Ceferino Namuncurá, presentado históricamente como la cara decolorada del integracionismo es en esta obra la referencia a una resistencia fragilizada, dura y persistente (ver ““Villa Ceferino” y Calfucurá: estampitas y cráneos, ilusiones y trofeos” de la antropóloga Celina San Martín). De alguna forma Ceferino, el indio, el convertido, el santo los hermana. Ceferino también era pibe cuando quedó inmortalizado y en la villa se fue volviendo más negro. Negro Ceferino, negro el Kempes, el Pascual, el Namu, el Gastón. Todos negros. Vienen de una era cercana. ¿Serán uno sólo? ¿Serán el mismo?. Y las mujeres quedan ahí, doloridas, petreas e insistentes. Caminan, van a la plaza, hacen una bandera, caminan y preguntan por esos negros suyos, soldaditos, villeros, padres, hijos, nietos. Como en los pueblos guerreros esperan noticias de los que se fueron, de los que por motivos recurrentes y repetidos y sabidos no van a volver.

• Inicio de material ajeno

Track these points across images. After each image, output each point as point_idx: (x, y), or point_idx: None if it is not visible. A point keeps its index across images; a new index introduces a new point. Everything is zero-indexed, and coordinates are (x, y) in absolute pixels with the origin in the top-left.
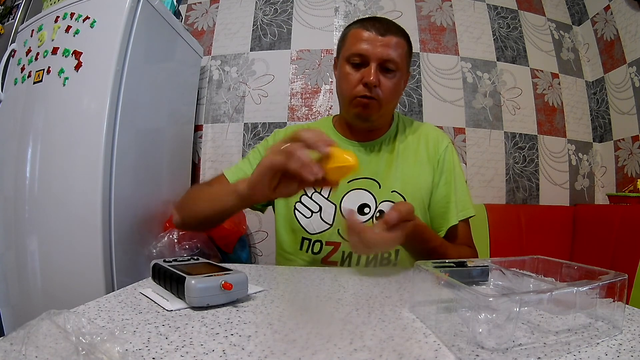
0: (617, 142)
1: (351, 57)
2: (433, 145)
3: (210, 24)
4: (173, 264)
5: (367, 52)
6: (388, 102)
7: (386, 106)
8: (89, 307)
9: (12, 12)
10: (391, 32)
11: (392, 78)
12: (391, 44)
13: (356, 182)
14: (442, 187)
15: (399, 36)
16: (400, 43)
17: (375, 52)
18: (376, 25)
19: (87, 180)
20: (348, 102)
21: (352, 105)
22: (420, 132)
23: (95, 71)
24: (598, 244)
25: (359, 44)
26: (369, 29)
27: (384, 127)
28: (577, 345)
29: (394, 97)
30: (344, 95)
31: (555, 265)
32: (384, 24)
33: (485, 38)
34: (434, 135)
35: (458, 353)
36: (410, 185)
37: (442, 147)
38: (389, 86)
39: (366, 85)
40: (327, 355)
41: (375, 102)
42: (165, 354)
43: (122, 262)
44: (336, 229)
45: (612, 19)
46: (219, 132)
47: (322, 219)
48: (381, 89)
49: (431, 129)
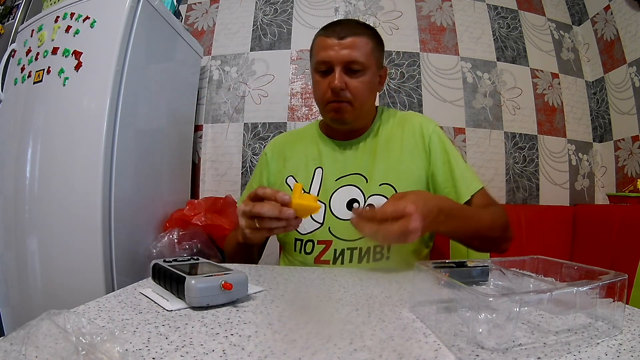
0: (617, 142)
1: (317, 66)
2: (419, 132)
3: (210, 24)
4: (173, 264)
5: (329, 58)
6: (360, 101)
7: (360, 105)
8: (89, 307)
9: (12, 12)
10: (352, 34)
11: (360, 77)
12: (354, 45)
13: (343, 179)
14: (442, 168)
15: (361, 35)
16: (363, 41)
17: (338, 56)
18: (336, 30)
19: (87, 180)
20: (322, 108)
21: (326, 111)
22: (404, 121)
23: (95, 71)
24: (598, 244)
25: (322, 51)
26: (330, 35)
27: (366, 124)
28: (577, 345)
29: (366, 95)
30: (317, 103)
31: (555, 265)
32: (344, 27)
33: (485, 38)
34: (418, 122)
35: (458, 353)
36: (399, 175)
37: (429, 132)
38: (357, 86)
39: (333, 91)
40: (327, 355)
41: (346, 105)
42: (165, 354)
43: (122, 262)
44: (327, 227)
45: (612, 19)
46: (219, 132)
47: (312, 219)
48: (350, 91)
49: (415, 116)
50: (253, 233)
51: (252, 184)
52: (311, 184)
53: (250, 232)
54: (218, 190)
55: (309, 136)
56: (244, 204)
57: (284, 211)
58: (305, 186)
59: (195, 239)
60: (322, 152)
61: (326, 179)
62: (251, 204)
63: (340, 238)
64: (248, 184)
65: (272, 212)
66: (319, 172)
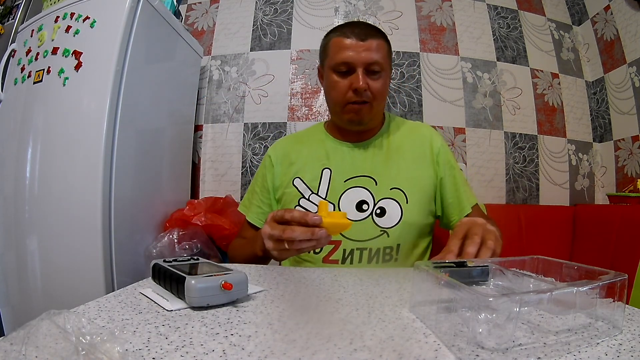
0: (617, 142)
1: (337, 66)
2: (428, 143)
3: (210, 24)
4: (173, 264)
5: (351, 59)
6: (379, 102)
7: (377, 106)
8: (89, 307)
9: (12, 12)
10: (371, 36)
11: (378, 79)
12: (373, 47)
13: (353, 181)
14: (448, 180)
15: (379, 38)
16: (381, 44)
17: (360, 57)
18: (356, 31)
19: (87, 180)
20: (340, 109)
21: (345, 112)
22: (414, 130)
23: (95, 71)
24: (598, 244)
25: (342, 52)
26: (349, 36)
27: (376, 126)
28: (577, 345)
29: (383, 96)
30: (335, 103)
31: (555, 265)
32: (363, 29)
33: (485, 38)
34: (429, 134)
35: (458, 353)
36: (410, 181)
37: (437, 145)
38: (377, 87)
39: (356, 91)
40: (327, 355)
41: (367, 105)
42: (165, 354)
43: (122, 262)
44: None
45: (612, 19)
46: (219, 132)
47: None
48: (370, 91)
49: (425, 128)
50: (282, 254)
51: (254, 187)
52: (319, 184)
53: (279, 253)
54: (218, 190)
55: (315, 138)
56: (270, 227)
57: (316, 232)
58: (314, 187)
59: (195, 239)
60: (329, 153)
61: (334, 179)
62: (279, 227)
63: (350, 238)
64: (250, 188)
65: (304, 235)
66: (327, 172)
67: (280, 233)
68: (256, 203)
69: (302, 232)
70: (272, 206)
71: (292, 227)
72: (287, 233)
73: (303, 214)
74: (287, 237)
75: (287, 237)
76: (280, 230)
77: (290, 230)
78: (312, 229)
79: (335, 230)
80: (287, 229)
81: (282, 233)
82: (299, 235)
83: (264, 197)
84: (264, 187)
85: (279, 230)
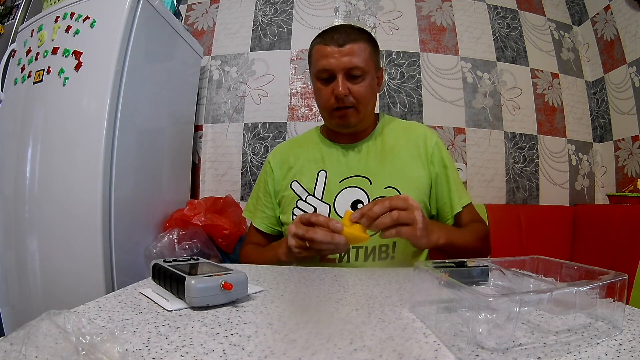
0: (617, 142)
1: (319, 74)
2: (423, 142)
3: (210, 24)
4: (173, 264)
5: (331, 65)
6: (364, 105)
7: (364, 109)
8: (89, 307)
9: (12, 12)
10: (350, 40)
11: (361, 82)
12: (353, 51)
13: (348, 181)
14: (441, 179)
15: (359, 41)
16: (361, 47)
17: (339, 64)
18: (334, 37)
19: (87, 180)
20: (327, 115)
21: (332, 118)
22: (408, 129)
23: (95, 71)
24: (598, 244)
25: (322, 60)
26: (329, 43)
27: (369, 127)
28: (577, 345)
29: (369, 98)
30: (321, 109)
31: (555, 265)
32: (342, 34)
33: (485, 38)
34: (423, 133)
35: (458, 353)
36: (404, 180)
37: (432, 143)
38: (360, 90)
39: (338, 97)
40: (327, 355)
41: (352, 110)
42: (165, 354)
43: (122, 262)
44: None
45: (612, 19)
46: (219, 132)
47: None
48: (353, 96)
49: (419, 127)
50: (301, 252)
51: (257, 193)
52: (315, 186)
53: (299, 251)
54: (218, 190)
55: (310, 141)
56: (295, 226)
57: (335, 237)
58: (310, 189)
59: (195, 239)
60: (324, 155)
61: (330, 181)
62: (304, 227)
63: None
64: (253, 194)
65: (324, 237)
66: (323, 174)
67: (304, 232)
68: (260, 208)
69: (323, 234)
70: (276, 210)
71: (315, 229)
72: (310, 233)
73: (327, 219)
74: (309, 236)
75: (309, 236)
76: (304, 230)
77: (312, 231)
78: (332, 234)
79: (353, 241)
80: (310, 230)
81: (305, 232)
82: (319, 237)
83: (267, 202)
84: (267, 192)
85: (303, 230)
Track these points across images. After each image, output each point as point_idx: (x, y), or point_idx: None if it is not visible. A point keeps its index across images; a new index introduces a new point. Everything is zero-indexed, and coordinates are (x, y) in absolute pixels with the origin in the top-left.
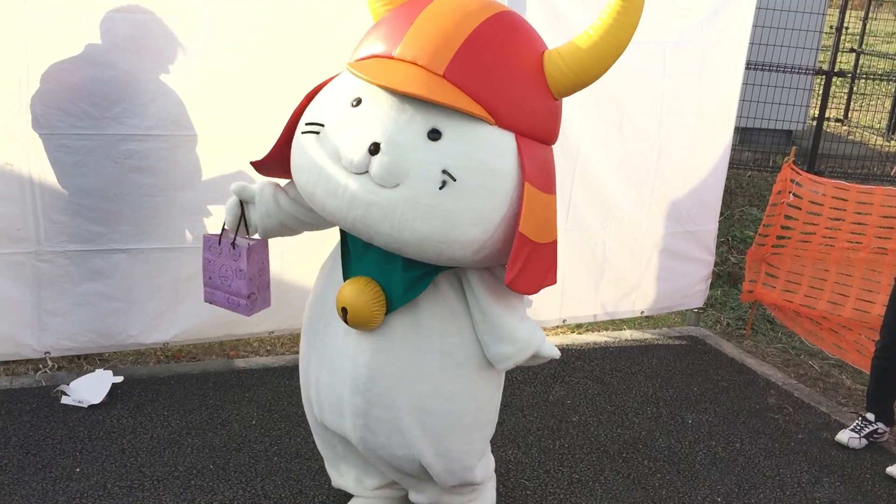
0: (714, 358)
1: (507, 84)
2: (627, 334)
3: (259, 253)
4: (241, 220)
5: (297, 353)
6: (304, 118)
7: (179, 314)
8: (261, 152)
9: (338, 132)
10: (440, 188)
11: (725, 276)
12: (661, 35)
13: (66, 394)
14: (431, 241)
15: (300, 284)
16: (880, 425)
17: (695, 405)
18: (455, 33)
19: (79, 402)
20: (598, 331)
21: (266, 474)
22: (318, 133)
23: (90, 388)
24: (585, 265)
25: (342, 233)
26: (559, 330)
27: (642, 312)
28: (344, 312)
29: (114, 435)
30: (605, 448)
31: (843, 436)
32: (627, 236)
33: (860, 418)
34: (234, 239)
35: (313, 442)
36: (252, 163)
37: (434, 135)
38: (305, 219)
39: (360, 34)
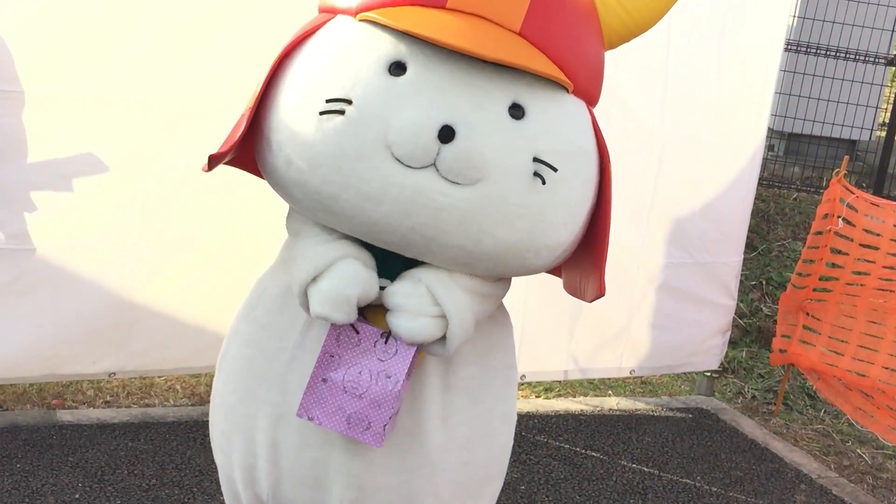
0: (728, 439)
1: (578, 41)
2: (613, 402)
3: (414, 361)
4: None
5: (148, 406)
6: (305, 89)
7: None
8: (108, 115)
9: (379, 111)
10: (542, 182)
11: (755, 333)
12: None
13: None
14: (516, 250)
15: (154, 308)
16: None
17: (696, 501)
18: None
19: None
20: (574, 396)
21: None
22: (342, 113)
23: None
24: (554, 300)
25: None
26: (518, 391)
27: (632, 372)
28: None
29: None
30: None
31: None
32: (614, 263)
33: None
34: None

Nombres que vienen de antes: Angélica Mendez condensa el sedimento migratorio, cristiano, laburante y alfabetizado de una época pretérita y familiar. Conoce a su manera en qué conflictos y en qué discusiones está metida y -como la cumbia- se le meten por los pies y van subiendo. Abandonó la tilde y enlaza en un mismo bucle la tercera posición del peronismo con el disco de Fito Páez renombrando a aquella como “Tercer mundo”. Si la duplicidad de los mundos era ya un difícil problema imaginemos esta otra alternativa. El salteño Figueroa Reyes protesta contra los rebusques de un lenguaje incompresible, Fito Páez intenta una propuesta… y la cumbia, y la cumbia le pone un techo a la villa.
Los cruces son muchos en esta obra, en distintos niveles y con diferentes magnitudes. Los registros no son menos: el hecho recordado, el registro documental, la entrevista, el monólogo, el collage, la manifestación coral. Las escenas son todo eso: escenas de la historia reciente, instantáneas que condensan la época.
Un pibe fue asesinado en una comisaria. Las noticias dicen poco, casi nada. Esta obra se construye sobre ese fondo que insiste. Es una vez más un dolor seco y contenido el que tensiona las fronteras empuadas. Es ésta una obra necesaria que le da pelea al olvido, cobijémosla.

Mauricio Rongvaux es un jóven nuevejuliense, licenciado en Filosofía.